Bluebonnets and Donkeys

A friend recently suggested I take a drive a little south of Beyersville if interested in not just lots of bluebonnets, but also many donkeys among them.  Since it involved a little extra driving, I was happy to find the place.   Thankfully,  I was able to spend a few minutes taking photos from a lightly-traveled county road.  Growing up in far Northeast Texas (Texarkana) I can’t remember ever seeing bluebonnets, but they seem to thrive in Central, West and North Texas.   A recent post also located some in Nacogdoches.  Something in the Texas soil seems to suit our state wildflower (weed).  I wonder if any Texans have tried to get them to grow in other areas of the country?

The Morning’s Mist

It was wet enough this morning to carry an umbrella rather than my walking stick.   I really think of the moisture as a gentle mist.   The umbrella was only used about half of the two-plus hour stroll through Taylor.   The duck friends were seen at Bull Branch Park.    One photo is a completely soaked outdoor basketball court surface at Murphy Park.  Perhaps a bit outlandish, but so is the person taking the photo.   Droplets on leaves were also at Murphy Park.   The expressive flower was one of several near St.

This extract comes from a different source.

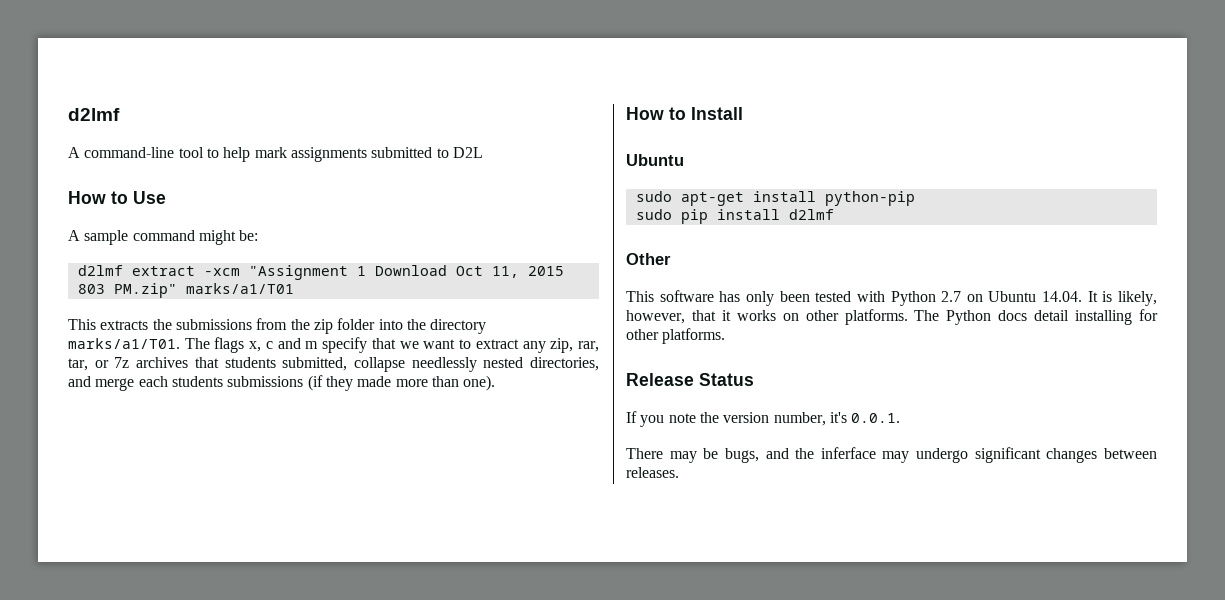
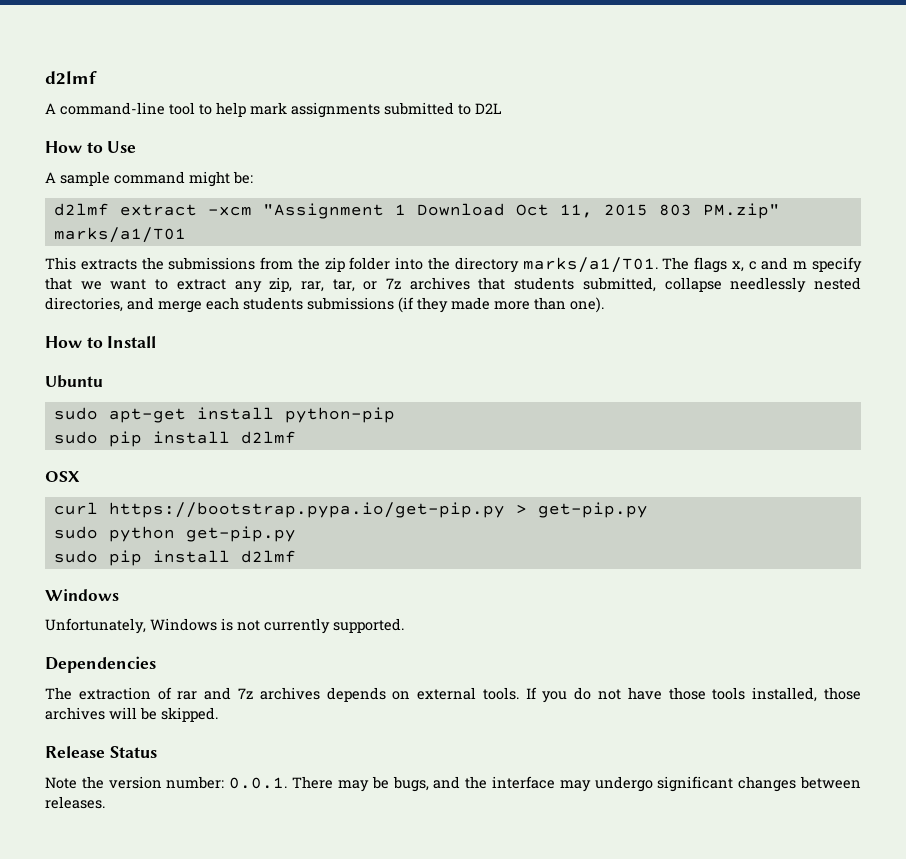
[626,253,671,265] [626,290,1158,306] [626,309,1158,325] [626,328,726,344] [626,373,754,386] [626,411,847,427] Other // This software has only been tested with Python 2.7 on Ubuntu 14.04. It is likely, however, that it works on other platforms. The Python docs detail installing for other platforms. // Release Status // If you note the version number, it's -> [45,471,80,482] [53,502,648,518] [53,526,296,542] [53,550,296,566] [45,589,119,601] [45,618,404,634] [45,656,156,673] [45,687,861,703] [45,707,218,722] [45,746,157,758] [45,776,225,789] OSX // curl https://bootstrap.pypa.io/get-pip.py > get-pip.py // sudo python get-pip.py // sudo pip install d2lmf // Windows // Unfortunately, Windows is not currently supported. // Dependencies // The extraction of rar and 7z archives depends on external tools. If you do not have those tools installed, those archives will be skipped. // Release Status // Note the version number:
(901, 418) // -> (288, 783) none
[820,447,876,459] inferface -> [491,776,555,789] interface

James Episcopal Church.   Only Olympus photos on my walks, friends.   If I weren’t so entrenched in Nikon gear, at times I’d toss it all in favor of lighter stuff.   My Olympus was purchased used, not their top of the line offering, but it’s so easy to carry.   As I age, that matters.  


As Spring begins, how about some poppies?   These photos were actually taken Sunday evening in the Sunken Garden in Georgetown’s San Gabriel Park.   It was a warm night, adorned with nice light.   Today, however, it’s rather cold.   Georgetown’s Red Poppy Festival will be April 28-30 this year.   By then, the actual poppies will likely be gone.   One must strike while the iron is hot!  

A Few From the Georgetown Photography Festival

Throughout most of  Saturday’s Georgetown Photography Festival I was with an exhibit of Blackland Prairie photos at the Williamson Museum.   However, before my museum stint began  it was possible to get out to take a few photos, presented here.   The annual happening is coordinated the museum and David Valdez,  personal photographer for President George H.W. Bush during his time in office.   David is a Georgetown/Sun City resident.   Normally, I forego posting anything specifically local, assuming friends in other areas aren’t interested.   This post, however, speaks to an event that celebrates photography’s reach across the world, people getting together with a common purpose, their love and interest in the medium.   We see enough dissonance already.   It’s nice to be part of an event giving that a back seat for a while.  If anyone’s interested, my photos will be at the museum through end of the month.

At the Rookery … Building Their Nests

The trees around Taylor’s Murphy Park took quite a beating during our recent ice storm.   I wondered if our flock of migratory birds would have a place to bring new life to their families this year.   These birds, however, are resilient.   These are some photos taken this week as egrets stay busy collecting limbs and twigs to build their nests.  Humans would do well to embrace their work ethic.   I’ve photographed these birds since moving here in 2009.   They are graceful and beautiful, also a federally-protected species.

From the Texas Parks & Wildlife site: “Great egrets, great blue herons and other migratory birds are protected under federal law.  It’s illegal to shoot, tap, or harm them in any way.”

The dark photos are cormorants, year-round residents here.   There’s always a little dissonance when the egrets come to town, but they work things out.

A Gentle Encounter in Coupland

As some may know, I have a special appreciation for cemeteries. Recently, I visited St. Peter’s Church Cemetery in Coupland.  It’s always a family’s history, even a photo,  inscribed on a gravestone.   On this outing, I made my way through most of the site, also recording blooming wildflowers.   As I prepared to leave, a car pulled in.   An older lady got out, accompanied by two young folks, who looked to be in their mid-20s.   The lady set about straightening things.   Never one to barge in and snap photos in a private moment, I did stop by to say hello.   The lady and her grandson were delightful.  After a while I asked if it would be okay to take a few photos.    They graciously agreed.  The lady’s husband was buried here in the late-1990s.  With the help of her grandson, she keeps the family plot looking nice.  “I’ll be buried here,” she told me.   Meeting the lady and her devoted grandson was a good end to a day.  Every grandma deserves a grandson like this one.  Such a quiet few moments.    The post begins at the end of my cemetery visit.